Wiswall, John

  • DICTIONARY OF CANADIAN BIOGRAPHY ARTICLE: Maud M. Hutcheson, “WISWALL, JOHN,” in Dictionary of Canadian Biography, vol. 5, University of Toronto/Université Laval, 2003–. https://www.biographi.ca/en/bio/wiswall_john_5E.html
  • DCB profile notes:
    • Church of England clergyman; b. 15 April 1731 in Boston, Mass., son of Peleg Wiswall and Elizabeth Rogers; m. first 17 Dec. 1761 Mercy Minot of Brunswick (Maine), and they had four children; m. secondly March 1784 Margaret Hutchinson of New Jersey; d. 2 Dec. 1812 in Wilmot, N.S.

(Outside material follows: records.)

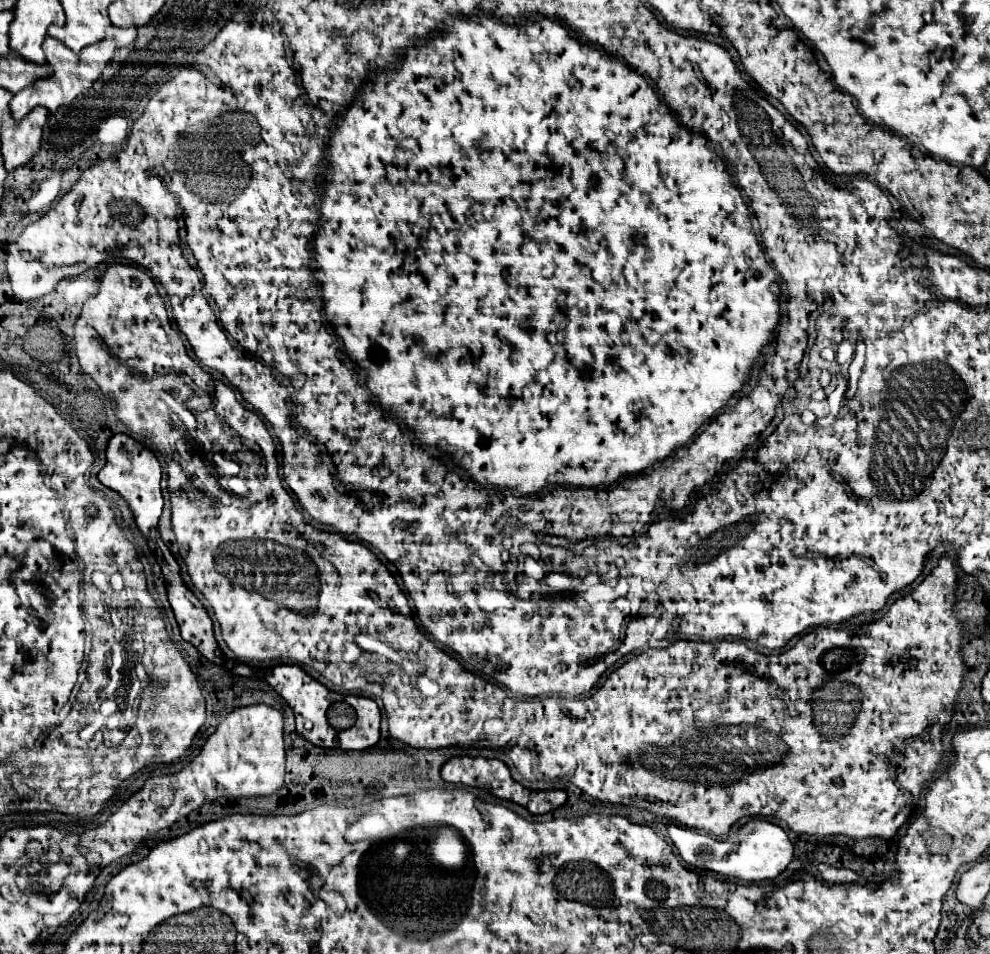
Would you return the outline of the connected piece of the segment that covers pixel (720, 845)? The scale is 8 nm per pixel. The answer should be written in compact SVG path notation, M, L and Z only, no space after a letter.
M750 819L728 839L712 839L704 833L698 833L694 829L674 825L674 823L666 823L666 829L668 829L670 839L676 845L680 857L688 865L706 869L706 871L714 871L714 873L730 877L730 879L742 879L742 881L774 879L788 867L788 863L792 861L792 855L794 855L794 847L792 847L792 841L788 839L786 831L766 819Z

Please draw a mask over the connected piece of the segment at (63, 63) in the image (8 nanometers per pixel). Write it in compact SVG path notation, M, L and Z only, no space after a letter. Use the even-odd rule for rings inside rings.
M110 27L110 37L108 39L87 46L82 49L82 53L74 55L60 41L52 41L52 37L46 37L46 41L44 41L42 47L44 47L48 65L54 69L52 71L52 77L46 77L46 79L38 81L38 85L30 85L30 87L22 89L22 93L16 93L12 97L12 101L10 101L10 113L12 113L12 117L16 121L22 121L36 105L44 105L48 109L48 113L54 113L58 107L72 103L78 95L82 95L86 89L90 89L92 83L102 75L102 71L108 65L108 61L113 59L114 51L118 47L124 47L124 45L132 43L134 39L136 39L136 29ZM106 41L110 41L112 45L107 46Z

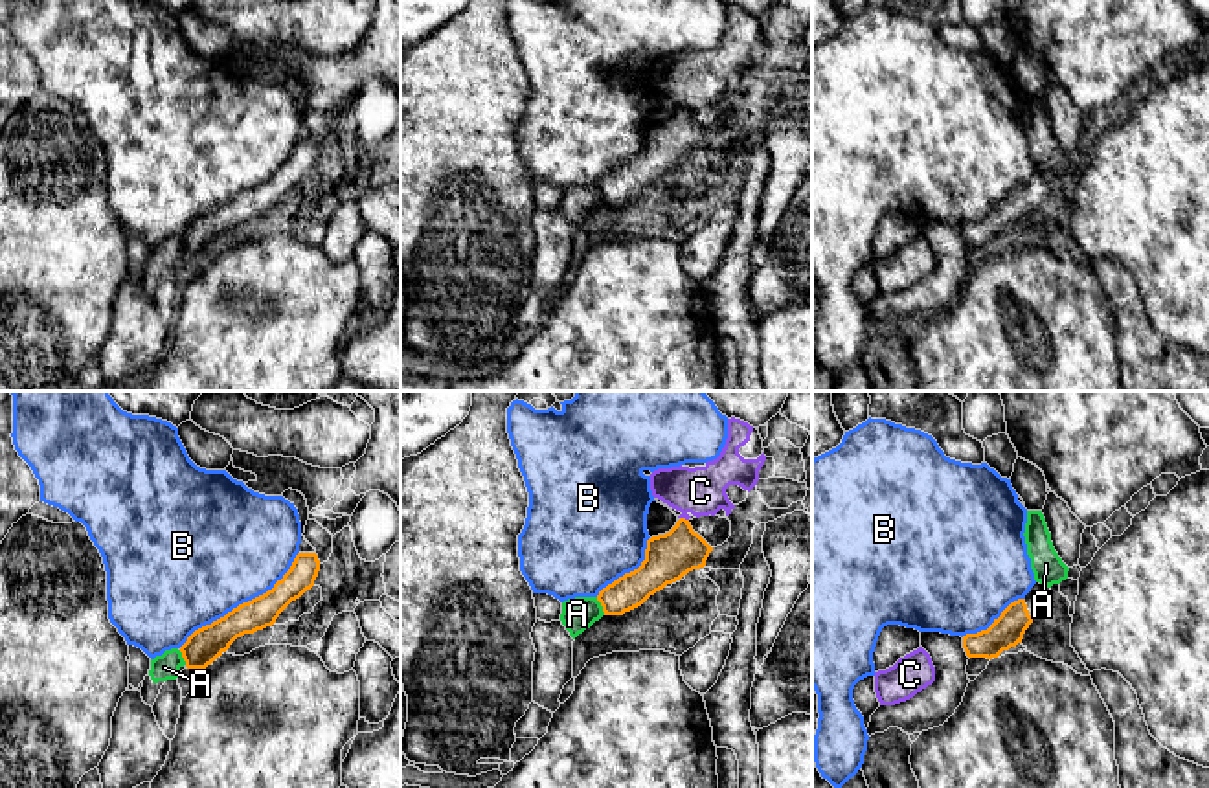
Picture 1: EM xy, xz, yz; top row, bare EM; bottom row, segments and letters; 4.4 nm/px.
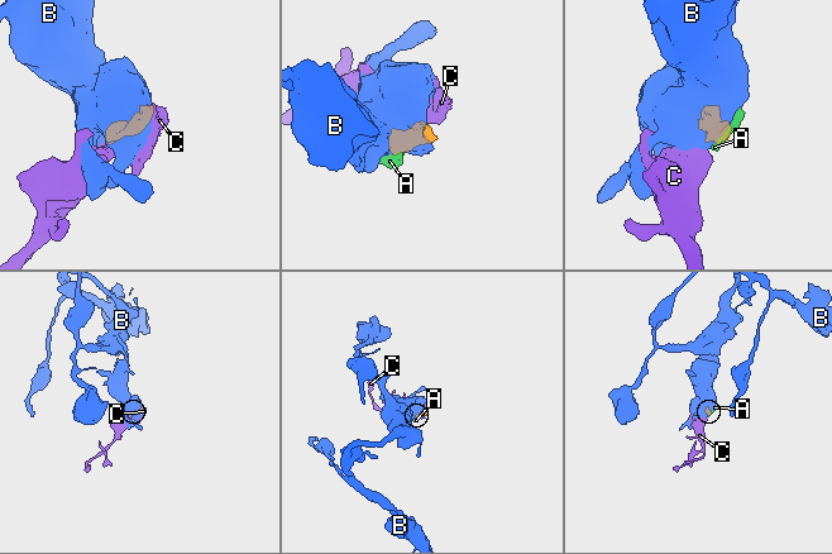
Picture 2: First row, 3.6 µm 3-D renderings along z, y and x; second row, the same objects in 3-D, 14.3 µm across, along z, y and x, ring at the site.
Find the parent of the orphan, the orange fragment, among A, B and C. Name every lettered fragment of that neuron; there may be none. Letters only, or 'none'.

    • The son of a well-known schoolmaster, John Wiswall graduated from Harvard College in 1749 and taught at various schools in the vicinity of Boston. In 1753 he began studying divinity under Jonathan Mayhew and other Congregational ministers, and for the next couple of years he travelled about Massachusetts as a supply preacher. Eventually, in 1755 or 1756, he was made minister of a Congregational church at Falmouth (Maine)
    • When he was arrested in 1775 he insisted that “not the severest punishment, not the fear of death” would shake his allegiance to the crown. Released on the understanding that he would remain in Falmouth, Wiswall broke his parole and travelled to Boston, arriving there in early June. Made a navy chaplain in late 1775, Wiswall spent most of the next few years in wartime service. In 1781 he accepted a curacy in Suffolk, England, but within a year he was serving in a parish in Kent, and later still he moved to another parish in Essex. Early in 1783, after obtaining a temporary pension of £60 annually in compensation for his losses during the American revolution, he emigrated to Nova Scotia to succeed Jacob Bailey as the Anglican clergyman in Cornwallis. Wiswall had the difficult task of strengthening the Church of England in an area that was overrun with dissenters. Soon after arriving in Cornwallis he wrote that in his mission, which also included the settlements of Horton and Wilmot, Anglicans were greatly outnumbered by “wild enthusiasts” of every denomination.
    • In 1788 a bitter Wiswall wrote: “I regret that ever I came to this Country – I was wretchedly deceived . . . I am banished from my Friends – and doomed to lead a most laborious life, pinched with poverty and oftimes not knowing where to procure the common conveniences not to say necessarys of life.” 
    • That same year Wiswall was seriously injured in a fall from his horse, and for the last decade of his life he was too crippled and frail to minister to his Wilmot flock on a regular basis. He died on 2 Dec. 1812, at the age of 81, and was buried near the Anglican church in Middleton. One of his sons, Peleg, was elected to the House of Assembly and later became a judge of the Nova Scotia Supreme Court.